== Segment start ==

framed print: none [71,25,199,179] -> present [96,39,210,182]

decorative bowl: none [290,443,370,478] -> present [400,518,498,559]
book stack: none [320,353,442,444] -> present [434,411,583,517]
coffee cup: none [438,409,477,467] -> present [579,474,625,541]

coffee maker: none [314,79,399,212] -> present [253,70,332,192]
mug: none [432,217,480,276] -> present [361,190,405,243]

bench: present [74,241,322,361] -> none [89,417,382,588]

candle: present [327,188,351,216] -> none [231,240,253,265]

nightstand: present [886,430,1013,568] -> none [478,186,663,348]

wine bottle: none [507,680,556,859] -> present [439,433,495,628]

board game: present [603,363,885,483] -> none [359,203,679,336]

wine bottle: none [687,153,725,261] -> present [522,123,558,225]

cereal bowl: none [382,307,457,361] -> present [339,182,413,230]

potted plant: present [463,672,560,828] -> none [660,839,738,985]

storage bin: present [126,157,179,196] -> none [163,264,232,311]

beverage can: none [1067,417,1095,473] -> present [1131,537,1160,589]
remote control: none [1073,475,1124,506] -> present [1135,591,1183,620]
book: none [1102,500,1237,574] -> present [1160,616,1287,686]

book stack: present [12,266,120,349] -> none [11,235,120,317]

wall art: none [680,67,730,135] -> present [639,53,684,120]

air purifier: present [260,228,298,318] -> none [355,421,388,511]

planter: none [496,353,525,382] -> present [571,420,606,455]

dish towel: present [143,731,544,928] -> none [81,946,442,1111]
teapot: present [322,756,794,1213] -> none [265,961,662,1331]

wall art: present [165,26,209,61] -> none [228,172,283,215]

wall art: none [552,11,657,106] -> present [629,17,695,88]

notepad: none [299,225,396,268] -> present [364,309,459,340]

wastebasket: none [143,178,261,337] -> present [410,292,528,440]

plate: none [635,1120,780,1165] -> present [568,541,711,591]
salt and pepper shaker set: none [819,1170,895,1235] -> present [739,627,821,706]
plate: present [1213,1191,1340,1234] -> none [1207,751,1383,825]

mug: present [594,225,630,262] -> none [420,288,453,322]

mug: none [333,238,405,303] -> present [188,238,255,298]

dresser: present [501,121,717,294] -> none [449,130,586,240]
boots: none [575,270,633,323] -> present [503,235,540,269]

== Segment end ==

GOAL OF THE EXERCISE:
Starting from the first line of the records above, retype each line exactly up to and including the one that contains "candle: present [327,188,351,216]", and nothing more.

RESPONSE TO THIS TASK:
framed print: none [71,25,199,179] -> present [96,39,210,182]

decorative bowl: none [290,443,370,478] -> present [400,518,498,559]
book stack: none [320,353,442,444] -> present [434,411,583,517]
coffee cup: none [438,409,477,467] -> present [579,474,625,541]

coffee maker: none [314,79,399,212] -> present [253,70,332,192]
mug: none [432,217,480,276] -> present [361,190,405,243]

bench: present [74,241,322,361] -> none [89,417,382,588]

candle: present [327,188,351,216] -> none [231,240,253,265]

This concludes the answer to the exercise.